• _Quoted text_:
Mounted at /content/drive


# Downloader

In [2]:
def download_from_gcs(gcs_path):
    # Extract the filename from the file URL
    filename = re.search('/(training|testing|validation)/(.+\.tfrecord-\d+-of-\d+)', gcs_path).group(2)
    # local path
    local_path = '/content/drive/MyDrive/Colab Notebooks/waymo_open_dataset_/' + filename
    # check if the file already exists 
    if os.path.isfile(local_path):
        print(f'{filename} already exists in {local_path}')
    else:
        # Set up the storage client
        client = storage.Client()
        # Get a reference to the bucket and object
        bucket = client.bucket('waymo_open_dataset_motion_v_1_2_0')
        blob = bucket.blob(gcs_path)

        # Download the object to a file with a progress bar
        with tqdm.wrapattr(open(local_path, 'wb'), 'write', miniters=1,
                          total=blob.size, desc=f'Downloading {gcs_path}') as file_obj:
            blob.download_to_file(file_obj)

        print(f'Object downloaded to {local_path}')

In [3]:
# Download samples
download_from_gcs('uncompressed/scenario/validation/validation.tfrecord-00000-of-00150')
download_from_gcs('uncompressed/scenario/training/training.tfrecord-00000-of-01000')
download_from_gcs('uncompressed/scenario/testing/testing.tfrecord-00000-of-00150')

validation.tfrecord-00000-of-00150 already exists in /content/drive/MyDrive/Colab Notebooks/waymo_open_dataset_/validation.tfrecord-00000-of-00150
training.tfrecord-00000-of-01000 already exists in /content/drive/MyDrive/Colab Notebooks/waymo_open_dataset_/training.tfrecord-00000-of-01000
testing.tfrecord-00000-of-00150 already exists in /content/drive/MyDrive/Colab Notebooks/waymo_open_dataset_/testing.tfrecord-00000-of-00150


# Loader

In [4]:
DATASET_FOLDER = '/content/drive/MyDrive/Colab Notebooks/waymo_open_dataset_'

TRAIN_FILES = os.path.join(DATASET_FOLDER, 'training.tfrecord*')
VALIDATION_FILES = os.path.join(DATASET_FOLDER, 'validation.tfrecord*')
TEST_FILES = os.path.join(DATASET_FOLDER, 'testing.tfrecord*')

In [5]:
def Prepare_train_dataset():
    filenames = tf.io.matching_files(TRAIN_FILES)
    dataset = tf.data.TFRecordDataset(filenames)
    return dataset

def Prepare_validation_dataset():
    filenames = tf.io.matching_files(VALIDATION_FILES)
    dataset = tf.data.TFRecordDataset(filenames)
    return dataset

def Prepare_test_dataset():
    filenames = tf.io.matching_files(TEST_FILES)

• _Given instruction A_: Please list every variable name that the notebook code assigns in the cell marked "In [4]:".
The records below have no connection to the notebook code.

• _Records shown_:
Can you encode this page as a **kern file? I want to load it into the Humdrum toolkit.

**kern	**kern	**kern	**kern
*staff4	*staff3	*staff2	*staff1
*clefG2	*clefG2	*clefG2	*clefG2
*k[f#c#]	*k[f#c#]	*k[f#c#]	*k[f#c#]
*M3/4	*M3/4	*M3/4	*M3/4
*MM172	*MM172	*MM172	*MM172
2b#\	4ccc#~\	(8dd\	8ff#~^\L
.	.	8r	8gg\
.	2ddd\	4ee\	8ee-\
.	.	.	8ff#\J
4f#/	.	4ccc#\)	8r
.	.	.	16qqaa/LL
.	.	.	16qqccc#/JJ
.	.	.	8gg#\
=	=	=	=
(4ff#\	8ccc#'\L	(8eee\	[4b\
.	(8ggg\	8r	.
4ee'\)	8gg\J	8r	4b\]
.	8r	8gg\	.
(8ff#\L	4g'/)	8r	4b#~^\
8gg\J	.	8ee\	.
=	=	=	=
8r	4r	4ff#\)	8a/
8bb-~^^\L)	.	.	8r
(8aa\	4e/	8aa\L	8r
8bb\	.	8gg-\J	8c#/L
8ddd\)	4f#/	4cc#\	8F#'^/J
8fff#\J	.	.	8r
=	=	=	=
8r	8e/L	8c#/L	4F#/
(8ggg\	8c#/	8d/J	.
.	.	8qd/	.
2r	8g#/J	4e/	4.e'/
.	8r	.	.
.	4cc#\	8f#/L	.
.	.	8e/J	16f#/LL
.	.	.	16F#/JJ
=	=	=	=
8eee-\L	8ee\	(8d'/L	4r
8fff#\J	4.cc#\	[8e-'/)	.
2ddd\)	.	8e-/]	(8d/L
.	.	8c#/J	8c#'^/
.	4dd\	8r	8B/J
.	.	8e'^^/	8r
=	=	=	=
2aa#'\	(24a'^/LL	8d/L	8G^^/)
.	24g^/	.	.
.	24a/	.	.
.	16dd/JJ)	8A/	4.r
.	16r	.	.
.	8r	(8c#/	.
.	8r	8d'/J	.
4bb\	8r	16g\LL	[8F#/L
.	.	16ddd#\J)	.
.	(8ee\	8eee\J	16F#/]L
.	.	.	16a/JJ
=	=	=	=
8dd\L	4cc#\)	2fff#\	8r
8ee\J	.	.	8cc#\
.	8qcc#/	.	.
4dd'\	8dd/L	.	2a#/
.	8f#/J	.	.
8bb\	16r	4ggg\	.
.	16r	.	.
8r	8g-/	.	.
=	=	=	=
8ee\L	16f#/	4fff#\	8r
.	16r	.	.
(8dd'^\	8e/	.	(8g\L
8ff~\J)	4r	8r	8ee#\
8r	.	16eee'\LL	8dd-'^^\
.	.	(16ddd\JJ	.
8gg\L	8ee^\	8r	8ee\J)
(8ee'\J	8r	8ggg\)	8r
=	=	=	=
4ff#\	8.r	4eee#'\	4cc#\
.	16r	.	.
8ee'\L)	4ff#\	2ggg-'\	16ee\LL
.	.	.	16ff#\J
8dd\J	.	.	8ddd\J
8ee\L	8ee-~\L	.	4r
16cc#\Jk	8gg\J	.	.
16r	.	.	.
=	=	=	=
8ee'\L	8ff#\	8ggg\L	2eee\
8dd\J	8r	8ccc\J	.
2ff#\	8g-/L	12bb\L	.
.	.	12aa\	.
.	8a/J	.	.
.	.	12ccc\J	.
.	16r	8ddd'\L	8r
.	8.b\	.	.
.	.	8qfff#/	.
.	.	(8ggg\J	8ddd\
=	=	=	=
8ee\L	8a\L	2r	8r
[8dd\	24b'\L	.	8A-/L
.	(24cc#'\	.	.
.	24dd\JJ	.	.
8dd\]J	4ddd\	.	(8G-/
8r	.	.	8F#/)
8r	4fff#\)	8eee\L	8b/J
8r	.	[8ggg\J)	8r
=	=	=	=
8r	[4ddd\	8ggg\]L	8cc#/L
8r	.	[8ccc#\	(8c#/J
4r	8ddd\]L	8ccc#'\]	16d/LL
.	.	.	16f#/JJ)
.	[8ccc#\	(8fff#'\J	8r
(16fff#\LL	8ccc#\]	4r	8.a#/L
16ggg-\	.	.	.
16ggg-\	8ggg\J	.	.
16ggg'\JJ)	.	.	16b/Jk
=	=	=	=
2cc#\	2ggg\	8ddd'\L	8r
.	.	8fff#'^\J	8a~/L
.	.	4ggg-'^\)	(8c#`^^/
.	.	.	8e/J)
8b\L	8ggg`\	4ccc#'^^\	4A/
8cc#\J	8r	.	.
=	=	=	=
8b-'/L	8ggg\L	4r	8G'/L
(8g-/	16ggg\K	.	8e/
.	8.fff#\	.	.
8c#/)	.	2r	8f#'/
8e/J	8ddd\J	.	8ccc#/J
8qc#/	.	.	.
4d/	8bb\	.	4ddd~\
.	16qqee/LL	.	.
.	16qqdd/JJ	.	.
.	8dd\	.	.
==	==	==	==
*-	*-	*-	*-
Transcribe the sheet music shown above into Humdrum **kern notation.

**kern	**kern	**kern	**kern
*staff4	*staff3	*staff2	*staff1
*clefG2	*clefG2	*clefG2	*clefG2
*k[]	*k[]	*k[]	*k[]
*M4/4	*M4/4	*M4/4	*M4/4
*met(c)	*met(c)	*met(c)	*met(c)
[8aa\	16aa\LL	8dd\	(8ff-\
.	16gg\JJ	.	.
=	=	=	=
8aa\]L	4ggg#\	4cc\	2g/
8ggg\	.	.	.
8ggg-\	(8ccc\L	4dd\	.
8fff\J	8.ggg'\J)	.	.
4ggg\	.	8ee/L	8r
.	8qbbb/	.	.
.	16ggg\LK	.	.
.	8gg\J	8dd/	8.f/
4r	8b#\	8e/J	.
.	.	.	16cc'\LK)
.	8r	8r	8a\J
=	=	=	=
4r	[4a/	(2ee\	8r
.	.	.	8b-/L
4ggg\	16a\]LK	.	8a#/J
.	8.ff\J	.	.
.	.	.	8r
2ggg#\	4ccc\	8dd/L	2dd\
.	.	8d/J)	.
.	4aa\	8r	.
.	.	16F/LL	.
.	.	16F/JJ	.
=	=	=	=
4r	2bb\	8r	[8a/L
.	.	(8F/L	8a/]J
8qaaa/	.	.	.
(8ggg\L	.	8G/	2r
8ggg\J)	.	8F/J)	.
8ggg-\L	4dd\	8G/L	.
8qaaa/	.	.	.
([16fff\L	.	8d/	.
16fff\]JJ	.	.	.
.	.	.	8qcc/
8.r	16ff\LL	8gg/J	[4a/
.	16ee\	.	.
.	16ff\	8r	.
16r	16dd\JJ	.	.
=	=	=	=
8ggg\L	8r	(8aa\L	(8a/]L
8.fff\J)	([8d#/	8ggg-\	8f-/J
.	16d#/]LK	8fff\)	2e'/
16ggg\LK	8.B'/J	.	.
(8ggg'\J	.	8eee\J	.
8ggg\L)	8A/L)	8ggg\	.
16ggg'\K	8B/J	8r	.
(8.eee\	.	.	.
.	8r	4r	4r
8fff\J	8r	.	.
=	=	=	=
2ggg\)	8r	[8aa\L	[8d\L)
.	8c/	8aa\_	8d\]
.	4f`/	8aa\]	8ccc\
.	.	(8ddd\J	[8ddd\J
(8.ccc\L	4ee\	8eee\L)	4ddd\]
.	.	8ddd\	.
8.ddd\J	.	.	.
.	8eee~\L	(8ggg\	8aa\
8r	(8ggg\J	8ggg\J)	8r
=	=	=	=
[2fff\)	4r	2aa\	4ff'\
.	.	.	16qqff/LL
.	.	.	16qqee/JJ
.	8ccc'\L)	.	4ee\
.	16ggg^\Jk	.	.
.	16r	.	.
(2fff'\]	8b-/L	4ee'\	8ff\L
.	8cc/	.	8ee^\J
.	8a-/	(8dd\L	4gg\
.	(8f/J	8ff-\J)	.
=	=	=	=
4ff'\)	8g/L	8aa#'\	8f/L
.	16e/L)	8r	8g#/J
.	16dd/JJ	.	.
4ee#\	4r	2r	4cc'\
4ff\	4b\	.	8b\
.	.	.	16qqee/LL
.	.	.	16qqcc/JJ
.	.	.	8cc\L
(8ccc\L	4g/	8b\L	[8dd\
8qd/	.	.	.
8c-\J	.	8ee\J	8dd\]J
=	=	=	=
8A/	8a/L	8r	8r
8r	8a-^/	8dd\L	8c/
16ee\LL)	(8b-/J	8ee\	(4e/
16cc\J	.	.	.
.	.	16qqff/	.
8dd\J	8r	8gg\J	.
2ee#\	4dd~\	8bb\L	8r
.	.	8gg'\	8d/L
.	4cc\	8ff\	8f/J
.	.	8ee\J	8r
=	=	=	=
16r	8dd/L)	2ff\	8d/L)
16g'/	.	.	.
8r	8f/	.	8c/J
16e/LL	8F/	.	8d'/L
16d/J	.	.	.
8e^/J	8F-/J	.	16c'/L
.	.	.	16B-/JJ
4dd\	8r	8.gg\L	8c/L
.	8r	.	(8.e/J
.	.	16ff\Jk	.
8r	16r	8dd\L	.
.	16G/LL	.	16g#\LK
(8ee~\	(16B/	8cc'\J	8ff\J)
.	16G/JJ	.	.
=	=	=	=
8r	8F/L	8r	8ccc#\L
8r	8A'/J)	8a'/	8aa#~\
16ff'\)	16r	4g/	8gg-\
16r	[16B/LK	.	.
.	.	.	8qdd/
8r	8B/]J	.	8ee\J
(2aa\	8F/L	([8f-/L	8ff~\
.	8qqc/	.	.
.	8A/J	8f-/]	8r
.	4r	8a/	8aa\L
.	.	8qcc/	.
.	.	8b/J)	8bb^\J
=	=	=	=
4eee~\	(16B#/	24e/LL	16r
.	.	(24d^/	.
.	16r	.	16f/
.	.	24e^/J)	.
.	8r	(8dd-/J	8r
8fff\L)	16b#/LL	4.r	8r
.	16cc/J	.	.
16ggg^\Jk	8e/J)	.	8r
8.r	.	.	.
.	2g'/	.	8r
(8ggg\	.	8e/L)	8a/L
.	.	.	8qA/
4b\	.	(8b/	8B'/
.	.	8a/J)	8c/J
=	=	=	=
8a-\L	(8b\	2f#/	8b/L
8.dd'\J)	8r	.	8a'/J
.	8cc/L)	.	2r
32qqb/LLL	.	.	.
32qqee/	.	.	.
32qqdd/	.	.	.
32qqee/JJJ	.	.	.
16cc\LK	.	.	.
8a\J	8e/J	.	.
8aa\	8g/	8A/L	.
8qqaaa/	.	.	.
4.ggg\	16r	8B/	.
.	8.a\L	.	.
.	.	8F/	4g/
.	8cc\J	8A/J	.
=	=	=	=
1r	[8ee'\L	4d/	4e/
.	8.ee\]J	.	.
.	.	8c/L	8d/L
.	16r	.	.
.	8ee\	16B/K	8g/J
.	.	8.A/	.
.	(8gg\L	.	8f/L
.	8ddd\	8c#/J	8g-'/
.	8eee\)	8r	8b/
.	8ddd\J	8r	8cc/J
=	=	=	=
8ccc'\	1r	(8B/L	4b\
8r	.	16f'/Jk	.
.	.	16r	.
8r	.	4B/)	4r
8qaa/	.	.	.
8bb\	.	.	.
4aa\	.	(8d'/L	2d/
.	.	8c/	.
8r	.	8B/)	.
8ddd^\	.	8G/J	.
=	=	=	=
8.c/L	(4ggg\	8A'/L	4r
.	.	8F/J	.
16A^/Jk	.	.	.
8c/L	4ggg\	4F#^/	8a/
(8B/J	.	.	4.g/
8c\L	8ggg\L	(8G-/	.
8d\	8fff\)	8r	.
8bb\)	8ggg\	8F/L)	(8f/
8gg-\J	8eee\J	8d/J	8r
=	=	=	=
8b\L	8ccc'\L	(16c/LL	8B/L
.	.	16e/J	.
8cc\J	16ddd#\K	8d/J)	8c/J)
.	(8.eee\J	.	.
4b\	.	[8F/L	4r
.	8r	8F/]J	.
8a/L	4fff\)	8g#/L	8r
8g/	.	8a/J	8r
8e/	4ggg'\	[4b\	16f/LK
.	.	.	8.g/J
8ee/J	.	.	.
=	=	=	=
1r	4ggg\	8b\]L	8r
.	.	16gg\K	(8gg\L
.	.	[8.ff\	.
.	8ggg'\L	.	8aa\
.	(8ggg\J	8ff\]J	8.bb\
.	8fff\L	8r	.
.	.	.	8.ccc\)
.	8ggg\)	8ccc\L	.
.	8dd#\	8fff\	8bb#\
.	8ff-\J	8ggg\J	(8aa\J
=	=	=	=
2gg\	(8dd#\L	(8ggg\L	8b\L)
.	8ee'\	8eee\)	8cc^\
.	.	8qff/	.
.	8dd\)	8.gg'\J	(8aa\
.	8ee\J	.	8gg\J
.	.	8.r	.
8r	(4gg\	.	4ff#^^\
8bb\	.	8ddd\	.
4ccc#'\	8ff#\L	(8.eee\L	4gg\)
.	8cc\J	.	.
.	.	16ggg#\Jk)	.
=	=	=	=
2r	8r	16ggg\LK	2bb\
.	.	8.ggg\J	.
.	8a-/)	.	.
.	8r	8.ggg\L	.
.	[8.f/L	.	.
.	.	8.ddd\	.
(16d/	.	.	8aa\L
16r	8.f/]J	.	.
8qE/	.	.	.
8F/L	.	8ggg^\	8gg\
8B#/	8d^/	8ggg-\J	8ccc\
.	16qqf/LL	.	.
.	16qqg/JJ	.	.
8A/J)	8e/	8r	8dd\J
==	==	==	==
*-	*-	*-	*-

• _Given instruction B_: List each line of the records that contains the word "Humdrum".

• _Final result A_: DATASET_FOLDER, TRAIN_FILES, VALIDATION_FILES, TEST_FILES

• _Final result B_:
Can you encode this page as a **kern file? I want to load it into the Humdrum toolkit.
Transcribe the sheet music shown above into Humdrum **kern notation.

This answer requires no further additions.